Last night’s town hall meeting included about an hour of give-and-take around seven stations tied to various aspects of the plan. Members of the advisory committee, led by Chair Sam Archer, laid out themes that emerged from a number of those stations during a wrap up of the evening’s session: 

 

Master Plan – Attendees wanted to encourage lower-rise development and preserving Austin’s heritage in the area. Some speakers had questions about enhanced mass transit, one requested a sidewalk study along major corridors, and another argued that parking garages next to Waterloo Park should be included in the redevelopment mix.

 

Bike and Ped Circulation Concept – Several speakers expressed concerns about the proper balance of bikes and non-bike traffic, either in separated or combined lanes. Attendees raised questions as to whether Red River is broad enough to accommodate a bicycle lane. Finding the proper balance was the overall theme.

 

Environmental Restoration – Several participants expressed opinions concerning the mix of the natural environment and new development. They asked questions about how the delta and small islands in Waller Creek would be protected. Some were concerned about the removal of trees from Waterloo Park. Most attendees in this group wanted to see a balance between low-scale development and nature. Many commented on how parking would fold into the development.

 

Proposed Development Standards – Attendees encouraged the city to go beyond the basic ADA requirements and make the space enjoyable for everyone. They expressed concerns about traffic spillover and connectivity on the south end of Waller. One speaker made a suggestion to incorporate a shoreline sculpture garden, while another expressed a desire to see affordable housing written into the standards. Still another wrote that tall buildings should be shifted to Congress Avenue: “We want to be more like Montreal, not Vancouver.” Someone suggested public restrooms.

 

Implementation and Next Steps – Funding and where to find it was a big question in this group. Attendees suggested different project phasing. Those who commented wanted a plan that would not be left on the shelf. Attendees supported continued public events and feedback opportunities to maintain momentum.

 

In his closing remarks, Archer said that the Waller Creek Citizens Advisory Committee would be supporting the Waller Creek plan as it moved through the approval process.
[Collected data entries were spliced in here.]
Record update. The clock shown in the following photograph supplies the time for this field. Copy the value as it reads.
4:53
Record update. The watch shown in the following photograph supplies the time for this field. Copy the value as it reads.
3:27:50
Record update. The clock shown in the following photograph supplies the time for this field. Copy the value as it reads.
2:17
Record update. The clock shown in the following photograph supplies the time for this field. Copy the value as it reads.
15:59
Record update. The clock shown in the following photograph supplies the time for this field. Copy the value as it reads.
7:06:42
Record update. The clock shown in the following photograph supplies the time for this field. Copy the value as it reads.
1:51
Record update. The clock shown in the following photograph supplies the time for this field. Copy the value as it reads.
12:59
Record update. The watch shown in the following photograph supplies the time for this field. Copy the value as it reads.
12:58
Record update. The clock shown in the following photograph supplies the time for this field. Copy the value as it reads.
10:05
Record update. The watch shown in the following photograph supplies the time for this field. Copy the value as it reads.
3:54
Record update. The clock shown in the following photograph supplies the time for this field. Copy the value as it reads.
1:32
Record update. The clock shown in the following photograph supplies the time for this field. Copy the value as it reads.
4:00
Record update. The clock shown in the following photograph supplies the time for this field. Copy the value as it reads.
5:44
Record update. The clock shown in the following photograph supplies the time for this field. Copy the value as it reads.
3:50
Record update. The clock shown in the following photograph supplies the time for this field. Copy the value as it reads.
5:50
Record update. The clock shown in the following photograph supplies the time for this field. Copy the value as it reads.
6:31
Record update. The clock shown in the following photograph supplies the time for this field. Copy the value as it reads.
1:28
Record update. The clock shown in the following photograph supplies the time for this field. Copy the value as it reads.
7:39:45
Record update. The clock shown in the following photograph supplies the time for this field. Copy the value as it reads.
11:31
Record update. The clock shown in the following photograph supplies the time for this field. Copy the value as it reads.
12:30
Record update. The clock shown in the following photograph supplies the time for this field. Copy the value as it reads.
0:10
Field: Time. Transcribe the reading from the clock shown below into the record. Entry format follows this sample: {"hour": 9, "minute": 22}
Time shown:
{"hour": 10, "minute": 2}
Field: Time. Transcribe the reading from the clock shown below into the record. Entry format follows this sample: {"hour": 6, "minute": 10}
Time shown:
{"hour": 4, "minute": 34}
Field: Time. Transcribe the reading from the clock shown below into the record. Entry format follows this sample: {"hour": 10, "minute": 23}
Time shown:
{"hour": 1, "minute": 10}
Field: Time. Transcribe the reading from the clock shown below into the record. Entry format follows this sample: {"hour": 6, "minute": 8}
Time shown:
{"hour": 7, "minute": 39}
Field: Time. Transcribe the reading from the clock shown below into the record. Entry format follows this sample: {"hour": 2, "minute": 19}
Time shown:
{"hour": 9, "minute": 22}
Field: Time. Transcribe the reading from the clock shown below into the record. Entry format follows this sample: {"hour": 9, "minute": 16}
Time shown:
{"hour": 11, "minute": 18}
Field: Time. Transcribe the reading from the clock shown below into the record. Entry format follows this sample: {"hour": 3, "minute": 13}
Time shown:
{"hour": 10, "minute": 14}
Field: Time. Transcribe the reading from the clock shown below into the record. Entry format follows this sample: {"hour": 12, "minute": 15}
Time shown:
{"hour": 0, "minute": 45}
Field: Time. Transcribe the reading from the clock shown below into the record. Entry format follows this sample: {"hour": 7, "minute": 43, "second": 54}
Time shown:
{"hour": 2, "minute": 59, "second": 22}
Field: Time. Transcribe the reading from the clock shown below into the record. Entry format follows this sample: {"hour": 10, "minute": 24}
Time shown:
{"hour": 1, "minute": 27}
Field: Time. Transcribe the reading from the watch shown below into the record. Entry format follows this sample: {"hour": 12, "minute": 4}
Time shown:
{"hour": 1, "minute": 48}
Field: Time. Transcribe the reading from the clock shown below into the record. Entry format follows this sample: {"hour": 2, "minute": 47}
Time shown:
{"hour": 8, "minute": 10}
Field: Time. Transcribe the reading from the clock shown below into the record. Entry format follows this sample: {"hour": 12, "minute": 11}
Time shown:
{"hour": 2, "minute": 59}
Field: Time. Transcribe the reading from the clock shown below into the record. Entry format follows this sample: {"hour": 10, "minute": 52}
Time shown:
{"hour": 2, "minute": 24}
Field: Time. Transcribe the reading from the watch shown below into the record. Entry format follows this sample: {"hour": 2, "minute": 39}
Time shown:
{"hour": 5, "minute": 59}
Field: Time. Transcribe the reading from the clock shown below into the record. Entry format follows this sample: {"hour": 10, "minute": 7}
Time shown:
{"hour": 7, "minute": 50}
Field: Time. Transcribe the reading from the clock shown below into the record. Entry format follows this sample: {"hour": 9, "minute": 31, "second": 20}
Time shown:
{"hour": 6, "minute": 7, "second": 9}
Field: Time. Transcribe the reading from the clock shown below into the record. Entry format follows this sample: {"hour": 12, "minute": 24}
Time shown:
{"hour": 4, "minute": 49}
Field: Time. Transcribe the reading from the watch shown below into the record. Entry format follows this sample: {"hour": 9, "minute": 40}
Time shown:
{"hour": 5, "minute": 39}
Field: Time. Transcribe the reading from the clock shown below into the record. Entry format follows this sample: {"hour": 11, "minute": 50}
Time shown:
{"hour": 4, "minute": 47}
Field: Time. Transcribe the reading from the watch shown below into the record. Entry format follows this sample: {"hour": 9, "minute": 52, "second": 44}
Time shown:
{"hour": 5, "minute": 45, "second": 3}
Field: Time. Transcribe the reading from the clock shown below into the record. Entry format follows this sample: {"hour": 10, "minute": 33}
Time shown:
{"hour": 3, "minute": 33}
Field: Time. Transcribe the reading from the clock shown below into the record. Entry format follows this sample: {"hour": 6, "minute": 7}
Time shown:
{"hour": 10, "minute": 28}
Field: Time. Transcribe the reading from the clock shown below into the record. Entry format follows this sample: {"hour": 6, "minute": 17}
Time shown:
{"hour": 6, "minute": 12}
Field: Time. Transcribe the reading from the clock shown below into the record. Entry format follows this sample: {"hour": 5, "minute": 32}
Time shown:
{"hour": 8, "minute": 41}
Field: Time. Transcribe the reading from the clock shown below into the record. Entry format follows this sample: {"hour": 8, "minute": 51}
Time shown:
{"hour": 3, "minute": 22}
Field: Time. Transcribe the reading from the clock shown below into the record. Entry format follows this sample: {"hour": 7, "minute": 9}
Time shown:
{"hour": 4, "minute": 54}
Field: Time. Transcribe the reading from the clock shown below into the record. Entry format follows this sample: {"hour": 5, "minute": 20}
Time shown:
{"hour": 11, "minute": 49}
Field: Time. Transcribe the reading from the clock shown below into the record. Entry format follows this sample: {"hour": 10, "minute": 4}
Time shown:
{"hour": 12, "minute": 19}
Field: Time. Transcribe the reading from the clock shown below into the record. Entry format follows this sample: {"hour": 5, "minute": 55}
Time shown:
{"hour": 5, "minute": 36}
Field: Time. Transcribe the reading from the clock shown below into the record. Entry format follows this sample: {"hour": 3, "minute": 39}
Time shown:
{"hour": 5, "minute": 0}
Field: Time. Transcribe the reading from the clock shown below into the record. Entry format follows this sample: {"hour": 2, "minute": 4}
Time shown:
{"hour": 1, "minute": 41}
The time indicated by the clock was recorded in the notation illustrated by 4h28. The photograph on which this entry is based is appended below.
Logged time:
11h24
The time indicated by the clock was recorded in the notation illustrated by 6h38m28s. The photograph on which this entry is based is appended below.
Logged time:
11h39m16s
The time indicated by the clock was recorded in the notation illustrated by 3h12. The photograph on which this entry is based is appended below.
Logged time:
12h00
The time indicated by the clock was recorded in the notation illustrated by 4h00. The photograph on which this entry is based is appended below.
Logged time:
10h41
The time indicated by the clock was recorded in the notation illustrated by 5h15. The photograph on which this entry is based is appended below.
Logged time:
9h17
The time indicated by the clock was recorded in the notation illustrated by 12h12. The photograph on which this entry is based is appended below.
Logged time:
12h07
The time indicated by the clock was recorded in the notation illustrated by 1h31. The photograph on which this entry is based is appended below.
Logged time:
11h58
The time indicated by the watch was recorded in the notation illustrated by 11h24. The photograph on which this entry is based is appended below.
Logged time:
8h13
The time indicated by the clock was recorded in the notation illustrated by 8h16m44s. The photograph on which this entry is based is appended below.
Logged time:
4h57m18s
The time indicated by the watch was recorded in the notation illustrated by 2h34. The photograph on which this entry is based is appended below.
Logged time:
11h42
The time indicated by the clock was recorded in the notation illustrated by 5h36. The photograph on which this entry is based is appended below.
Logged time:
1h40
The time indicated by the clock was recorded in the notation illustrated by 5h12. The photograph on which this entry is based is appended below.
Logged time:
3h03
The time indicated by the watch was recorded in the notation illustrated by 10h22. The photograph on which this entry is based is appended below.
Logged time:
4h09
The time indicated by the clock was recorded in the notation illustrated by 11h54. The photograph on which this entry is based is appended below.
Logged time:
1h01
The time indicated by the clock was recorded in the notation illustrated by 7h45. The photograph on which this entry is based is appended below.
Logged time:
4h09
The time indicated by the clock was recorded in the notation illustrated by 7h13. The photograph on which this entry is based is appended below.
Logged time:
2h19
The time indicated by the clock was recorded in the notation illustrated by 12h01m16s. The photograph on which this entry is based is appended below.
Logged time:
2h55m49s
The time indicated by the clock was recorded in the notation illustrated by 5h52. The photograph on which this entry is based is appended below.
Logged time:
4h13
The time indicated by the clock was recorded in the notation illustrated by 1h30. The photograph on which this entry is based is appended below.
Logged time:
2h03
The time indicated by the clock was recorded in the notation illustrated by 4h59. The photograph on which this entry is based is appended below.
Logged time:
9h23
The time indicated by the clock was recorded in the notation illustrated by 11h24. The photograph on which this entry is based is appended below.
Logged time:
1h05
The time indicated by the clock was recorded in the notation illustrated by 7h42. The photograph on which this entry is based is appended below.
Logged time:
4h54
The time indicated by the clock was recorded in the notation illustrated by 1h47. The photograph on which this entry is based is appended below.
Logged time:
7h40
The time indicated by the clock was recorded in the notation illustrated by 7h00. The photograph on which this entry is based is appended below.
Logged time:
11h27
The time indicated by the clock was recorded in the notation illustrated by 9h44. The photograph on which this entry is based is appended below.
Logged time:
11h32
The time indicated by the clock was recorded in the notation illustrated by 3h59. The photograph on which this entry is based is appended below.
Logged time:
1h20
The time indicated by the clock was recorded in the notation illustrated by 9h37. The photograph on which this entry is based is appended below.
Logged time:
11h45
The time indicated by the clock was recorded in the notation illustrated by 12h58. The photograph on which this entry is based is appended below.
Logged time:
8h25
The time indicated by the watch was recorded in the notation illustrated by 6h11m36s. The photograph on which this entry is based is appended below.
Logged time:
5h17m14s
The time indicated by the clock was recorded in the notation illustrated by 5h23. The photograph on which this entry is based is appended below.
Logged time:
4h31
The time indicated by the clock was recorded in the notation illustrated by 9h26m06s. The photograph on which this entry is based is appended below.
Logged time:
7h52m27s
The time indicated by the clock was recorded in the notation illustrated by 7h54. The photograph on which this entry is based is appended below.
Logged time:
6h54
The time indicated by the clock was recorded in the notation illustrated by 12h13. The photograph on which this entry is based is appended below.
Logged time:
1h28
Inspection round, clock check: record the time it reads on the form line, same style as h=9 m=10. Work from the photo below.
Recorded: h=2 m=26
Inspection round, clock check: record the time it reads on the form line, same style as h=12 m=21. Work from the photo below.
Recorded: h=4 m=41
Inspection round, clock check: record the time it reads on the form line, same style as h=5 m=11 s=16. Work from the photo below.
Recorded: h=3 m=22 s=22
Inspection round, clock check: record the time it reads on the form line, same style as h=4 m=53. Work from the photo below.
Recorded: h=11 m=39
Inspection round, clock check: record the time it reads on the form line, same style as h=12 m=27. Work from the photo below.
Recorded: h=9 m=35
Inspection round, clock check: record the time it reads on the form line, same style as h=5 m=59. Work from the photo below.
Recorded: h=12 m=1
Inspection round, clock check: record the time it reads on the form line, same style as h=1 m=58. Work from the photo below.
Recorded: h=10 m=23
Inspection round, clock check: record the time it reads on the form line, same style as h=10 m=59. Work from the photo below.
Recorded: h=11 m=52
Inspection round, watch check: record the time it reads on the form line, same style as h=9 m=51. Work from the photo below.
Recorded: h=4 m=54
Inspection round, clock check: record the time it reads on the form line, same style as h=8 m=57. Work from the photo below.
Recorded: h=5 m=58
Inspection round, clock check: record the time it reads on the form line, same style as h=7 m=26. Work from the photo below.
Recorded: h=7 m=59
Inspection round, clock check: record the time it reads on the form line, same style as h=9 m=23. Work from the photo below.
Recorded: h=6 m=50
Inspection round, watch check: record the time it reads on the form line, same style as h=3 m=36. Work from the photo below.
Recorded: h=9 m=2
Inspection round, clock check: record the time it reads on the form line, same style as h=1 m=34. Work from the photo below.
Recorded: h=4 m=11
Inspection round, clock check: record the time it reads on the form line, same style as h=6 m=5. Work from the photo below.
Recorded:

The plan should hit the Planning Commission in May and Council in June.

 

The group also intended to support a number of other initiatives: the initiation of a procurement process to bring a landscape architect on board to complete the final design and engineering for the trail and corridor improvement projects along Waller Creek; a heightened regimen of maintenance and security along the creek; the coordination and staging of public events, fairs, and performances throughout the creek corridor; the promotion of the trail improvement project through marketing and publicity; and an evaluation of options to present recommendations on potential public-private partnerships to fund the improvements.